DATA EXTRACTS section start

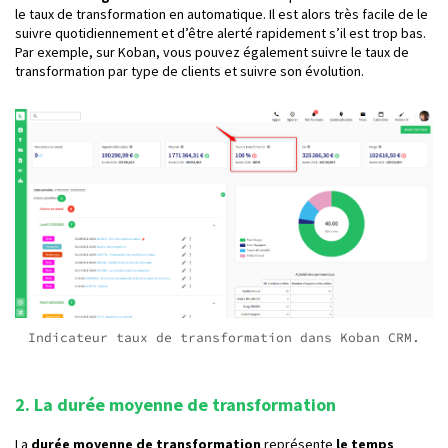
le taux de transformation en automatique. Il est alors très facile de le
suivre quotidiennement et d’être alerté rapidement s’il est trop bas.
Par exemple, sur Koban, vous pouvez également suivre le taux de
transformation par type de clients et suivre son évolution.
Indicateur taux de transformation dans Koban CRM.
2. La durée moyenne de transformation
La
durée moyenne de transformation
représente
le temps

DATA EXTRACTS section end
DATA EXTRACTS section start

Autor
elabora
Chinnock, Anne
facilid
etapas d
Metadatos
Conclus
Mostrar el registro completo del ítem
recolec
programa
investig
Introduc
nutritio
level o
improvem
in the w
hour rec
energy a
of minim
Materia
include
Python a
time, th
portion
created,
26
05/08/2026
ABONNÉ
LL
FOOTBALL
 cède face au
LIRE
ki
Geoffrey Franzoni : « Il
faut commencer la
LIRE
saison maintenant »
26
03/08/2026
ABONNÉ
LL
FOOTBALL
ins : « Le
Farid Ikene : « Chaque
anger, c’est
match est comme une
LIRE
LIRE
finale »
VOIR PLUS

DATA EXTRACTS section end

* **EXERCISE**: Single out each line of the records above with the string "Koban" in it, and copy it.

* **EXERCISE ANSWER**:
Par exemple, sur Koban, vous pouvez également suivre le taux de
Indicateur taux de transformation dans Koban CRM.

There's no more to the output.